> Text extract:
+++
You may have noticed my long absence on this site, and for that, I have no excuses. Since writing and releasing my book, I’ve been stuck in a long period of intense writer’s block. The same place I was in five months ago, during my last blog post celebrating one year of my book—the last time that I’ve written anything.

I’ve discussed it here before but I’ll say it again that it’s a tough feeling—to feel like I’m no longer a writer, because the words to say have simply not come to me in so long. But what I’ve realized is that I will always be a writer, and writing will always be a part of who I am, even during periods when I am not creating. This is certainly not the last you’ve heard from me, and I look forward to a long future doing what I love to the most.

So where have I been? I’ve been spending time with those I love most— my family and friends. I’ve been making an effort to take more pictures, to encapsulate all moments—to the smallest, seemingly trivial days to the more significant times this year, such as meeting a new family member!
+++
> The exercise: Copy the blog post on writer's block from "You may have" to "to the most.", word for word.

[Source data]
+++
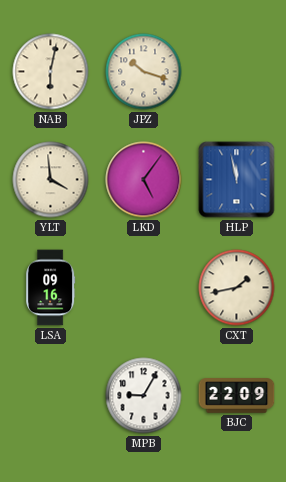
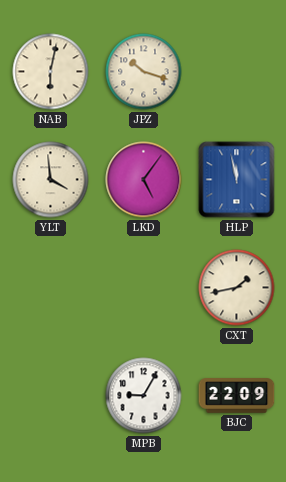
LSA: 09:16 -> none
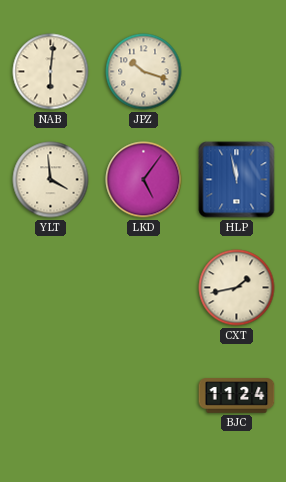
NAB: 6:02 -> 6:01
MPB: 9:05 -> none
BJC: 22:09 -> 11:24
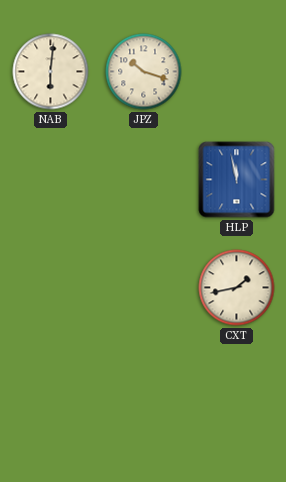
YLT: 3:59 -> none
LKD: 5:06 -> none
BJC: 11:24 -> none
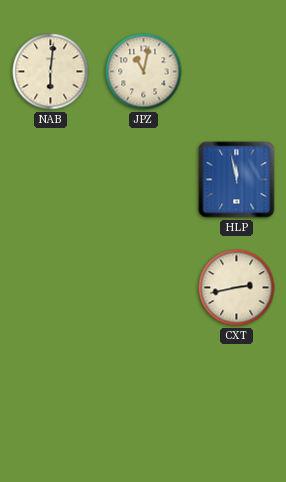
JPZ: 10:18 -> 11:02
CXT: 1:43 -> 2:43
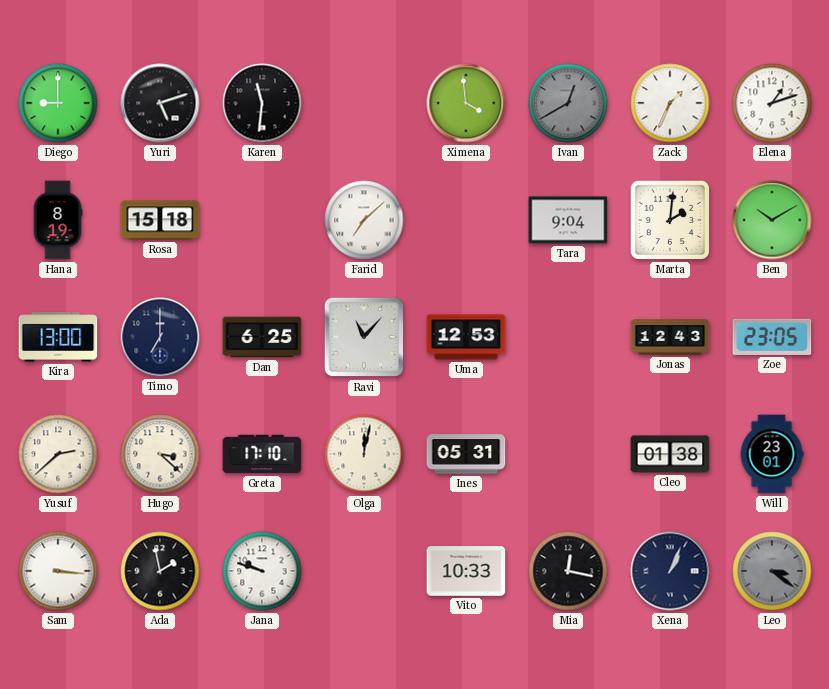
+++
> Expected answer:
You may have noticed my long absence on this site, and for that, I have no excuses. Since writing and releasing my book, I’ve been stuck in a long period of intense writer’s block. The same place I was in five months ago, during my last blog post celebrating one year of my book—the last time that I’ve written anything.

I’ve discussed it here before but I’ll say it again that it’s a tough feeling—to feel like I’m no longer a writer, because the words to say have simply not come to me in so long. But what I’ve realized is that I will always be a writer, and writing will always be a part of who I am, even during periods when I am not creating. This is certainly not the last you’ve heard from me, and I look forward to a long future doing what I love to the most.